Jin Gong Yong
Department of Radiology, Research Institute of Clinical Medicine of Jeonbuk National University-Biomedical Research Institute of Jeonbuk National University Hospital, Jeonbuk National University and Medical School, Jeonju, Republic of Korea.
Tuberc Respir Dis (Seoul). 2024 Apr;87(2):134-144. doi: 10.4046/trd.2023.0117. Epub 2023 Dec 19.
Interstitial lung abnormalities (ILAs) are radiologic abnormalities found incidentally on chest computed tomography (CT) that can be show a wide range of diseases, from subclinical lung fibrosis to early pulmonary fibrosis including definitive usual interstitial pneumonia. To clear up confusion about ILA, the Fleischner society published a position paper on the definition, clinical symptoms, increased mortality, radiologic progression, and management of ILAs based on several Western cohorts and articles. Recently, studies on long-term outcome, risk factors, and quantification of ILA to address the confusion have been published in Asia. The incidence of ILA was 7% to 10% for Westerners, while the prevalence of ILA was about 4% for Asians. ILA is closely related to various respiratory symptoms or increased rate of treatment-related complication in lung cancer. There is little difference between Westerners and Asians regarding the clinical importance of ILA. Although the role of quantitative CT as a screening tool for ILA requires further validation and standardized imaging protocols, using a threshold of 5% in at least one zone demonstrated 67.6% sensitivity, 93.3% specificity, and 90.5% accuracy, and a 1.8% area threshold showed 100% sensitivity and 99% specificity in South Korea. Based on the position paper released by the Fleischner society, I would like to report how much ILA occurs in the Asian population, what the prognosis is, and review what management strategies should be pursued in the future.

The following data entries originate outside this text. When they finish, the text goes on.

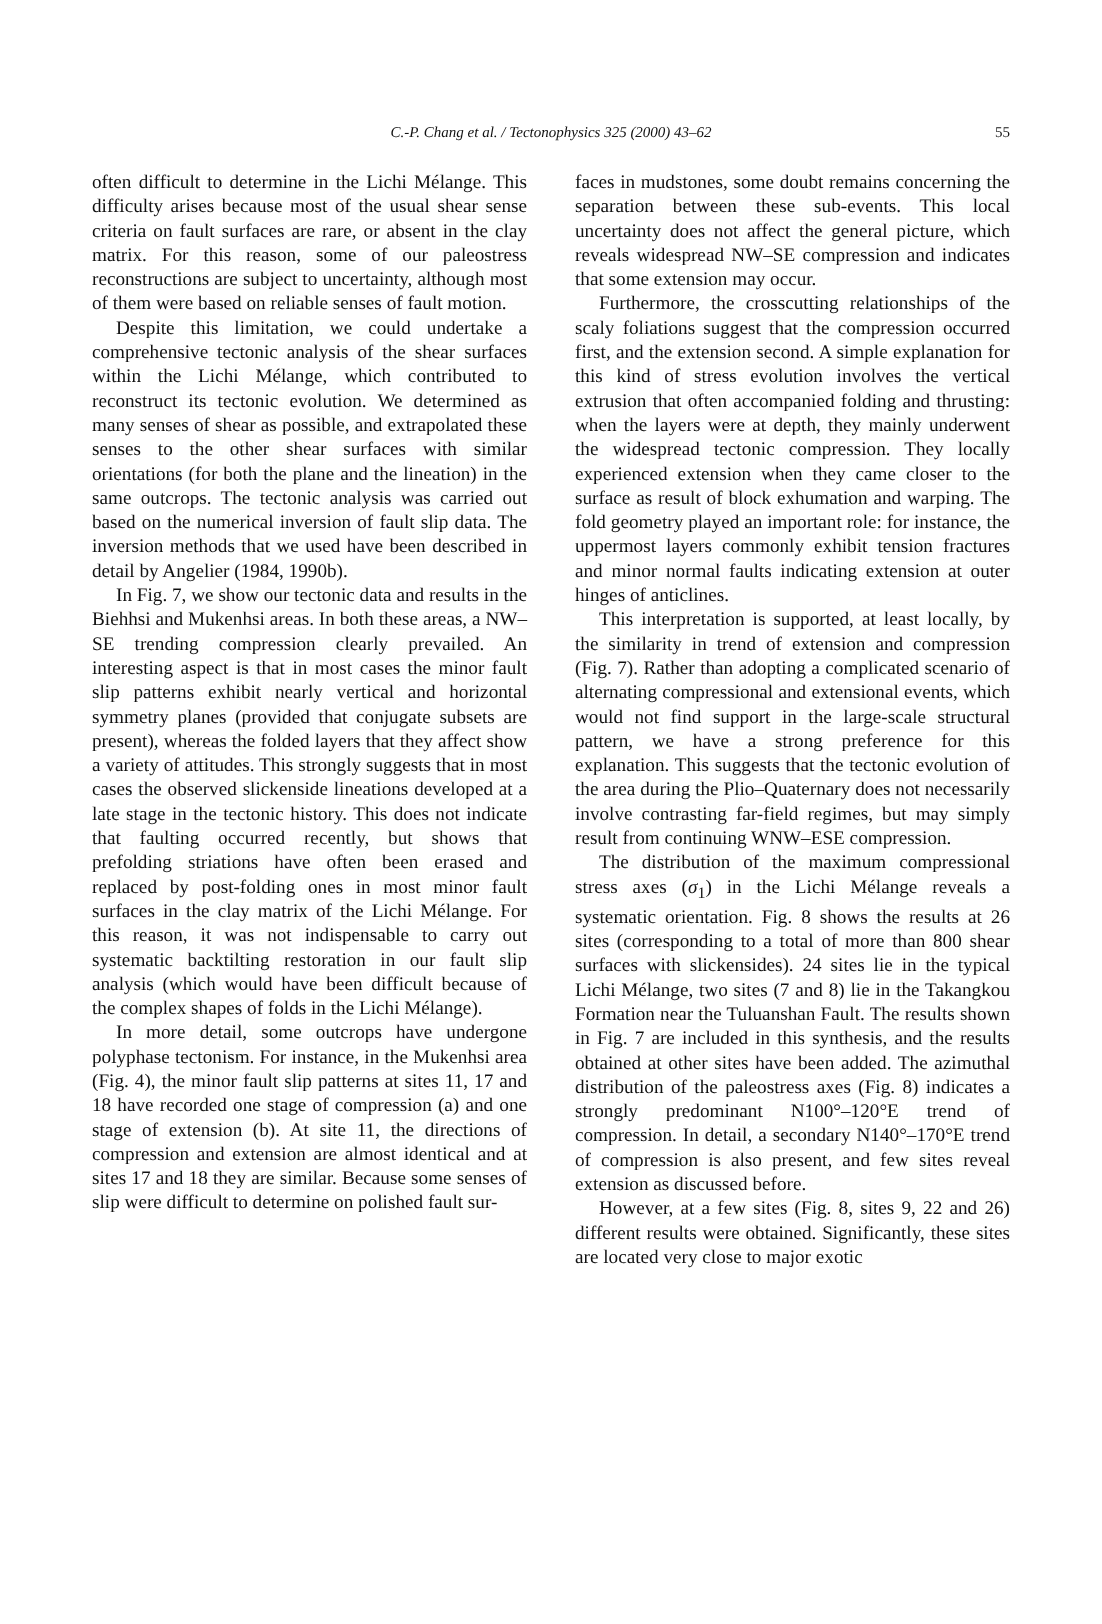C.-P. Chang et al. / Tectonophysics 325 (2000) 43–62
55
often difficult to determine in the Lichi Mélange. This difficulty arises because most of the usual shear sense criteria on fault surfaces are rare, or absent in the clay matrix. For this reason, some of our paleostress reconstructions are subject to uncertainty, although most of them were based on reliable senses of fault motion.
Despite this limitation, we could undertake a comprehensive tectonic analysis of the shear surfaces within the Lichi Mélange, which contributed to reconstruct its tectonic evolution. We determined as many senses of shear as possible, and extrapolated these senses to the other shear surfaces with similar orientations (for both the plane and the lineation) in the same outcrops. The tectonic analysis was carried out based on the numerical inversion of fault slip data. The inversion methods that we used have been described in detail by Angelier (1984, 1990b).
In Fig. 7, we show our tectonic data and results in the Biehhsi and Mukenhsi areas. In both these areas, a NW–SE trending compression clearly prevailed. An interesting aspect is that in most cases the minor fault slip patterns exhibit nearly vertical and horizontal symmetry planes (provided that conjugate subsets are present), whereas the folded layers that they affect show a variety of attitudes. This strongly suggests that in most cases the observed slickenside lineations developed at a late stage in the tectonic history. This does not indicate that faulting occurred recently, but shows that prefolding striations have often been erased and replaced by post-folding ones in most minor fault surfaces in the clay matrix of the Lichi Mélange. For this reason, it was not indispensable to carry out systematic backtilting restoration in our fault slip analysis (which would have been difficult because of the complex shapes of folds in the Lichi Mélange).
In more detail, some outcrops have undergone polyphase tectonism. For instance, in the Mukenhsi area (Fig. 4), the minor fault slip patterns at sites 11, 17 and 18 have recorded one stage of compression (a) and one stage of extension (b). At site 11, the directions of compression and extension are almost identical and at sites 17 and 18 they are similar. Because some senses of slip were difficult to determine on polished fault sur-
faces in mudstones, some doubt remains concerning the separation between these sub-events. This local uncertainty does not affect the general picture, which reveals widespread NW–SE compression and indicates that some extension may occur.
Furthermore, the crosscutting relationships of the scaly foliations suggest that the compression occurred first, and the extension second. A simple explanation for this kind of stress evolution involves the vertical extrusion that often accompanied folding and thrusting: when the layers were at depth, they mainly underwent the widespread tectonic compression. They locally experienced extension when they came closer to the surface as result of block exhumation and warping. The fold geometry played an important role: for instance, the uppermost layers commonly exhibit tension fractures and minor normal faults indicating extension at outer hinges of anticlines.
This interpretation is supported, at least locally, by the similarity in trend of extension and compression (Fig. 7). Rather than adopting a complicated scenario of alternating compressional and extensional events, which would not find support in the large-scale structural pattern, we have a strong preference for this explanation. This suggests that the tectonic evolution of the area during the Plio–Quaternary does not necessarily involve contrasting far-field regimes, but may simply result from continuing WNW–ESE compression.
The distribution of the maximum compressional stress axes (σ<sub>1</sub>) in the Lichi Mélange reveals a systematic orientation. Fig. 8 shows the results at 26 sites (corresponding to a total of more than 800 shear surfaces with slickensides). 24 sites lie in the typical Lichi Mélange, two sites (7 and 8) lie in the Takangkou Formation near the Tuluanshan Fault. The results shown in Fig. 7 are included in this synthesis, and the results obtained at other sites have been added. The azimuthal distribution of the paleostress axes (Fig. 8) indicates a strongly predominant N100°–120°E trend of compression. In detail, a secondary N140°–170°E trend of compression is also present, and few sites reveal extension as discussed before.
However, at a few sites (Fig. 8, sites 9, 22 and 26) different results were obtained. Significantly, these sites are located very close to major exotic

间质性肺异常(ILA)是在胸部计算机断层扫描(CT)检查中偶然发现的影像学异常,可表现出多种疾病,从亚临床肺纤维化到早期肺纤维化,包括明确的寻常型间质性肺炎。为了消除对ILA的混淆,弗莱施纳学会基于多个西方队列研究和文章发表了一篇关于ILA的定义、临床症状、死亡率增加、影像学进展及管理的立场文件。最近,亚洲也发表了关于ILA长期预后、危险因素及量化以解决相关混淆的研究。西方人的ILA发病率为7%至10%,而亚洲人的ILA患病率约为4%。ILA与各种呼吸道症状或肺癌治疗相关并发症发生率增加密切相关。在ILA的临床重要性方面,西方人和亚洲人之间差异不大。尽管定量CT作为ILA筛查工具的作用需要进一步验证和标准化成像方案,但在韩国,至少一个区域使用5%的阈值显示出67.6%的敏感性、93.3%的特异性和90.5%的准确性,而1.8%的面积阈值显示出100%的敏感性和99%的特异性。基于弗莱施纳学会发布的立场文件,我想报告ILA在亚洲人群中的发生率、预后情况,并探讨未来应采取何种管理策略。